Mauricio Duarte: I owe a lot to the Leningrad Medical Institute of Pediatrics
Dr. Luis Mauricio Duarte Vergara is recognized as one of the best specialists in Pediatric Surgery in Bucaramanga, Colombia. It was he who founded the first intensive care unit for newborns in the city. For more than 20 years he taught medicine at the largest university in the east of the country – Industrial University of Santander. And to this day, despite his not very young age, he continues to work in two hospitals. He performs more than 100 operations a year.
He is emeritus member of the Colombian Society of pediatric surgery, member of the National Academy of Medicine, President Magistrate of the Medical Ethics Court in Santander .
It's hard to believe, but this man had received fundamental knowledge in the field of medicine on the other side of the world. In far 1976 he was one of the few who came to the USSR from Colombia, a country not very friendly towards the Soviet system.
Mauricio Duarte graduated from Leningrad Medical Institute of Pediatrics in 1979. But, despite the fact that more than 40 years have passed since then, he perfectly remembers the city, his studies and teachers. In his speech, Russian words slip through, including medical terms. Mauricio Duarte gratefully says that he owes everything he has achieved in life to his alma-mater.
– Why did you come to the decision to become a doctor? And why did you get to the USSR?
– For all the time I wanted to become a doctor, to help people, to help children. I went to USSR to study pediatric surgery. It was a special plan of the Colombia government and the Soviet Union to make some exchanges. We sent to you students, and you sent to our country automobiles «Lada». That’s way I came to Soviet Russia in 1976. But I already was a doctor here in Colombia. I did my undergraduate studies at the Javeriana University. At the Leningrad Medical Institute of Pediatrics I completed an advanced course at the Department of Pediatric Surgery. The Dean of Foreign Students was doctor Papayan. Girey Bairov was my professor.
– What was your impression of the Soviet Russia?

- - -

* **Your tasks**
A - Output the part of the Duarte interview from "Mauricio Duarte graduated" up to and including "to his alma-mater.".
B - Which universities and institutes does the Duarte interview name?
The items that follow are not needed for anything here.

- - -

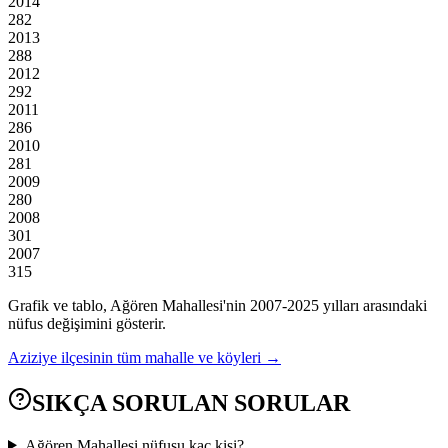
2014
282
2013
288
2012
292
2011
286
2010
281
2009
280
2008
301
2007
315
Grafik ve tablo,
Ağören
Mahallesi'nin
2007
-
2025
yılları arasındaki
nüfus değişimini gösterir.
Aziziye
ilçesinin tüm mahalle ve köyleri →
SIKÇA SORULAN SORULAR
Ağören Mahallesi nüfusu kaç kişi?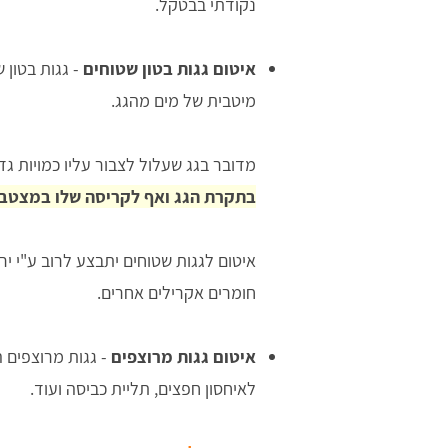
נקודתי בבטקל.
איטום גגות בטון שטוחים
- גגות בטון
מיטבית של מים מהגג.
מדובר בגג שעלול לצבור עליו כמויות גד
בתקרת הגג ואף לקריסה שלו במצטבר
איטום לגגות שטוחים יתבצע לרוב ע"י יר
לחי
אודי
חומרים אקרילים אחרים.
מצויינים.
איטום גגות מרוצפים
- גגות מרוצפים 
לאיחסון חפצים, תליית כביסה ועוד.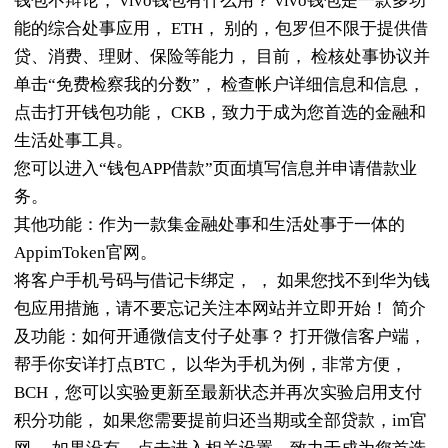
钱包不辩论， vivo钱包有什么用？ vivo钱包是一款多功
能的综合处事应用， ETH， 别的，包罗但不限于提供借
贷、消费、理财、保险等能力， 目前， 检核处事协议并
单击“免费检察我的分数”， 检查帐户详细信息和信息，
点击打开钱包功能， CKB，致力于成为您首选的金融和
生活处事工具。
您可以进入“钱包APP借款”页面填写信息并申请借款业
务。
其他功能：作为一款集金融处事和生活处事于一体的
AppimToken官网。
将客户手机号码与借记卡绑定， ， 如果您找不到华为钱
包应用措施，请不要忘记关注本网站并立即开始！ 简介
及功能：如何开通微信支付子处事？ 打开微信客户端，
帮手你安详打点BTC， 以华为手机为例，非常方便，
BCH，您可以实验更新至最新状态并再次实验启用支付
积分功能， 如果您需要提前归还当期或全部贷款，im官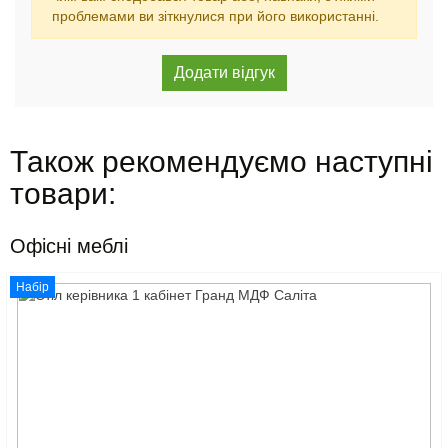
проблемами ви зіткнулися при його використанні.
Також рекомендуємо наступні
товари:
Офісні меблі
Набір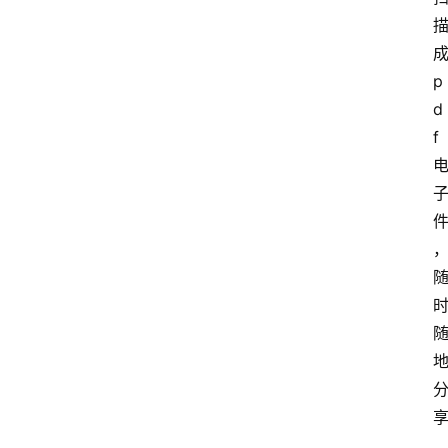
p
d
f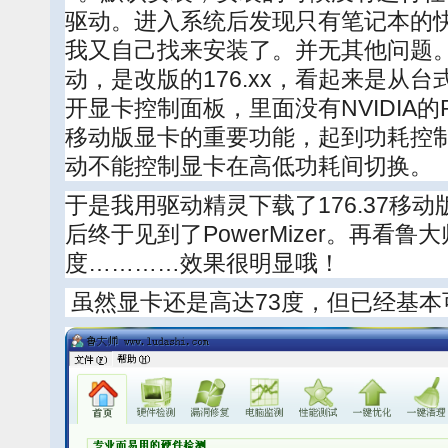
驱动。进入系统后发现只有笔记本的
我又自己找来安装了。并无其他问题
动，是改版的176.xx，看起来是从
开显卡控制面板，里面没有NVIDIA的Po
移动版显卡的重要功能，起到功耗控
动不能控制显卡在高低功耗间切换。
于是我用驱动精灵下载了176.37移
后终于见到了PowerMizer。再看鲁
度…………效果很明显哦！
虽然显卡还是高达73度，但已经基本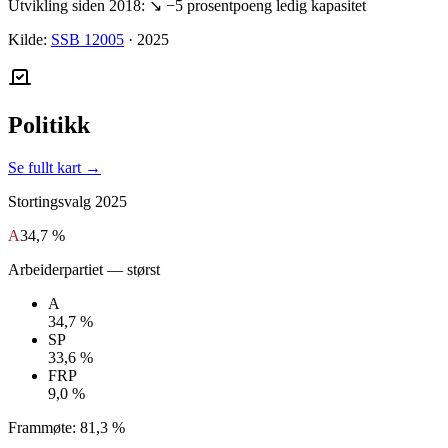
Utvikling siden 2018:
↘
−5
prosentpoeng ledig kapasitet
Kilde:
SSB 12005
·
2025
Politikk
Se fullt kart →
Stortingsvalg
2025
A
34,7 %
Arbeiderpartiet
— størst
A
34,7 %
SP
33,6 %
FRP
9,0 %
Frammøte:
81,3 %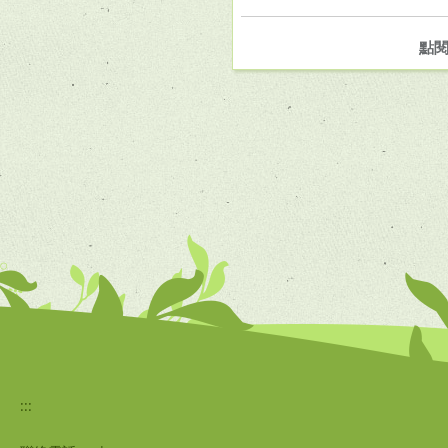
點
:::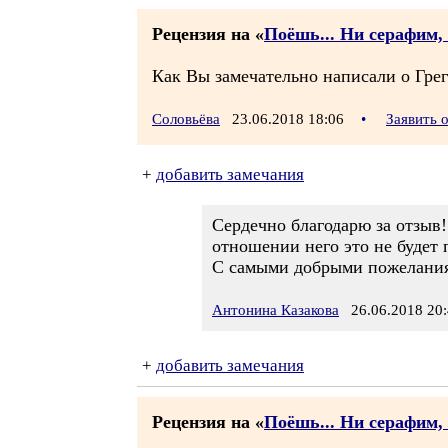
Рецензия на «
Поёшь... Ни серафим, 
Как Вы замечательно написали о Грег
Соловьёва
23.06.2018 18:06
•
Заявить 
+
добавить замечания
Сердечно благодарю за отзыв
отношении него это не будет
С самыми добрыми пожелани
Антонина Казакова
26.06.2018 20:
+
добавить замечания
Рецензия на «
Поёшь... Ни серафим, 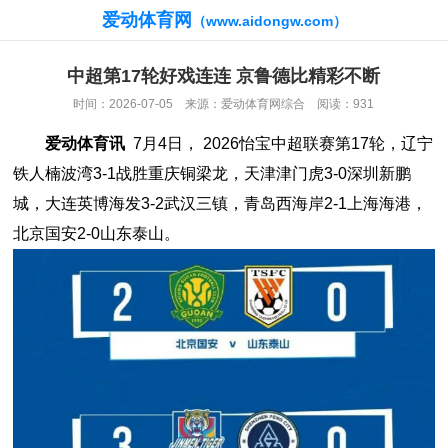
爱动体育网
（www.aidongw.com）
中超第17轮好戏连连 京鲁德比精彩不断
时间：2026-07-05 来源：爱动体育网综合 阅读：931
爱动体育讯
7月4日， 2026怡宝中超联赛第17轮，辽宁
铁人楠波湾3-1战胜重庆铜梁龙，天津津门虎3-0深圳新鹏
城，大连英博海发3-2武汉三镇，青岛西海岸2-1上海海港，
北京国安2-0山东泰山。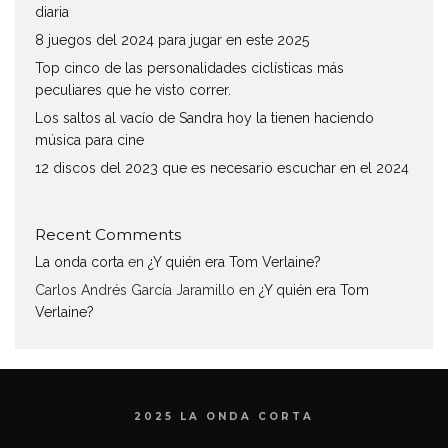
diaria
8 juegos del 2024 para jugar en este 2025
Top cinco de las personalidades ciclísticas más
peculiares que he visto correr.
Los saltos al vacío de Sandra hoy la tienen haciendo
música para cine
12 discos del 2023 que es necesario escuchar en el 2024
Recent Comments
La onda corta
en
¿Y quién era Tom Verlaine?
Carlos Andrés García Jaramillo
en
¿Y quién era Tom
Verlaine?
2025 LA ONDA CORTA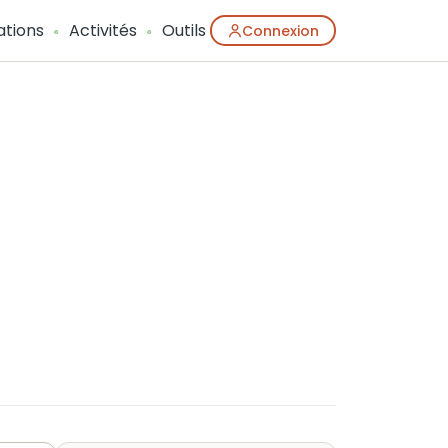
ations
Activités
Outils
Connexion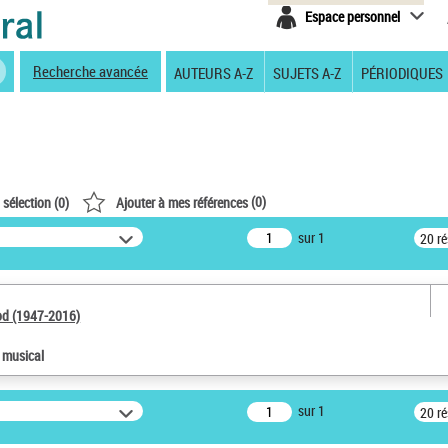
Espace personnel
Recherche avancée
AUTEURS A-Z
SUJETS A-Z
PÉRIODIQUES
(
0
)
 sélection (
0
)
Ajouter à mes références
sur 1
20 r
od (1947-2016)
e musical
sur 1
20 r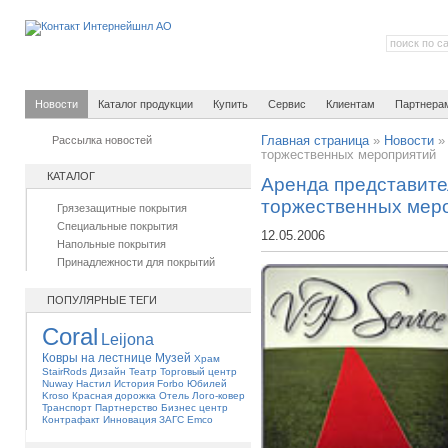
Новости
Каталог продукции
Купить
Сервис
Клиентам
Партнера
Рассылка новостей
Главная страница
»
Новости
торжественных мероприятий
КАТАЛОГ
Аренда представите
торжественных мер
Грязезащитные покрытия
Специальные покрытия
12.05.2006
Напольные покрытия
Принадлежности для покрытий
ПОПУЛЯРНЫЕ ТЕГИ
Coral
Leijona
Ковры на лестнице
Музей
Храм
StairRods
Дизайн
Театр
Торговый центр
Nuway
Настил
История
Forbo
Юбилей
Kroso
Красная дорожка
Отель
Лого-ковер
Транспорт
Партнерство
Бизнес центр
Контрафакт
Инновация
ЗАГС
Emco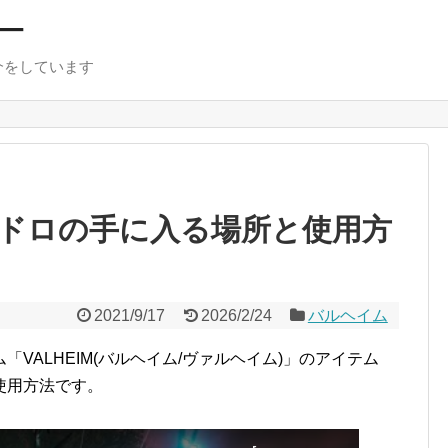
ー
介をしています
ドロの手に入る場所と使用方
2021/9/17
2026/2/24
バルヘイム
VALHEIM(バルヘイム/ヴァルヘイム)」のアイテム
使用方法です。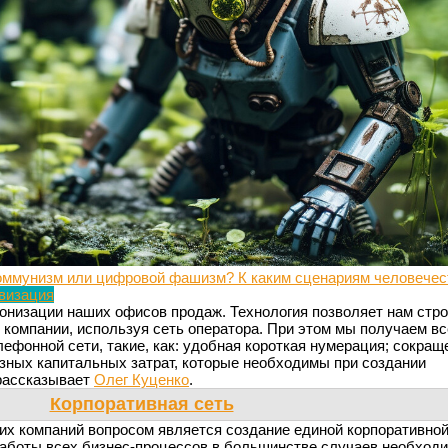
оммунизм или цифровой фашизм? К каким сценариям человечес
визация
низации наших офисов продаж. Технология позволяет нам стро
компании, используя сеть оператора. При этом мы получаем вс
ефонной сети, такие, как: удобная короткая нумерация; сокращ
ьезных капитальных затрат, которые необходимы при создании
 рассказывает
Олег Куценко
.
Корпоративная сеть
х компаний вопросом является создание единой корпоративной
аботы всех бизнес-процессов в большинстве случаев необход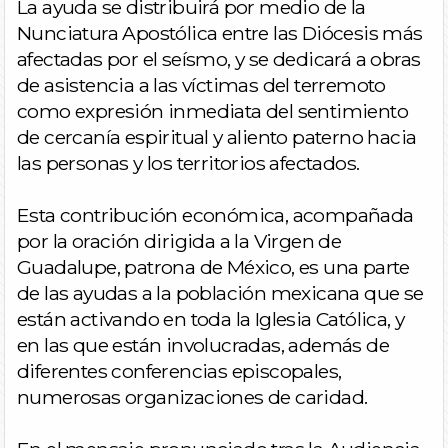
La ayuda se distribuirá por medio de la
Nunciatura Apostólica entre las Diócesis más
afectadas por el seísmo, y se dedicará a obras
de asistencia a las víctimas del terremoto
como expresión inmediata del sentimiento
de cercanía espiritual y aliento paterno hacia
las personas y los territorios afectados.
Esta contribución económica, acompañada
por la oración dirigida a la Virgen de
Guadalupe, patrona de México, es una parte
de las ayudas a la población mexicana que se
están activando en toda la Iglesia Católica, y
en las que están involucradas, además de
diferentes conferencias episcopales,
numerosas organizaciones de caridad.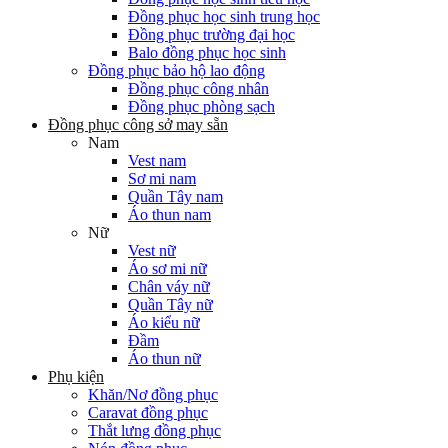
Đồng phục học sinh trung học
Đồng phục trường đại học
Balo đồng phục học sinh
Đồng phục bảo hộ lao động
Đồng phục công nhân
Đồng phục phòng sạch
Đồng phục công sở may sẵn
Nam
Vest nam
Sơ mi nam
Quần Tây nam
Áo thun nam
Nữ
Vest nữ
Áo sơ mi nữ
Chân váy nữ
Quần Tây nữ
Áo kiểu nữ
Đầm
Áo thun nữ
Phụ kiện
Khăn/Nơ đồng phục
Caravat đồng phục
Thắt lưng đồng phục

- - -

* **Responses by task**
A -
Mauricio Duarte graduated from Leningrad Medical Institute of Pediatrics in 1979. But, despite the fact that more than 40 years have passed since then, he perfectly remembers the city, his studies and teachers. In his speech, Russian words slip through, including medical terms. Mauricio Duarte gratefully says that he owes everything he has achieved in life to his alma-mater.

B -
- Leningrad Medical Institute of Pediatrics
- Industrial University of Santander
- Javeriana University